Implications for Utilities and Regulators
Talina Mathews is CFO of Big Rivers Electric Corp. Ted Thomas is the Founder of Energize Strategies. David Springe is Executive Director of NASUCA. William Emmons is Lead Economist of the Federal Reserve Bank of St. Louis. Moderator Michael Sykuta is a Professor at the University of Missouri.
The University of Missouri's Financial Research Institute held its Hot Topic Hotline webinar on Inflation, Monetary Policy, and Interest Rates: what they mean for utilities and regulators, the first day of December. The timely discussion had its genesis in the past year's highest inflation rates in forty years.

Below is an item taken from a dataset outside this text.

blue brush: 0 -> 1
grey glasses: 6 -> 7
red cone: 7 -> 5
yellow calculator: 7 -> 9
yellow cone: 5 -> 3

Also, the Federal Reserve has raised its benchmark interest rate by 375 basis points (3.75 percentage points) since the beginning of 2022 in efforts to cool inflationary pressures. While recent reports suggest inflation may be slowing from its peak, inflation remains well above the Fed's long-term target rate of 2.0 to 2.5 percent.
The experts talked about what the future might hold for the economy as well as the energy and utilities industries. Listen in as panelists including Big Rivers Electric Corp. CFO Talina Mathews, Energize Strategies Founder Ted Thomas, NASUCA Executive Director David Springe, and Federal Reserve Bank of St. Louis Lead Economist William Emmons, grappled with the big issues.
Lead Economist, Federal Reserve Bank of St. Louis, William Emmons: These are my own views, not those of the Fed, although our president, Jim Bullard, has been in the forefront of discussing what the Fed needs to be doing in the context of what we're talking about today.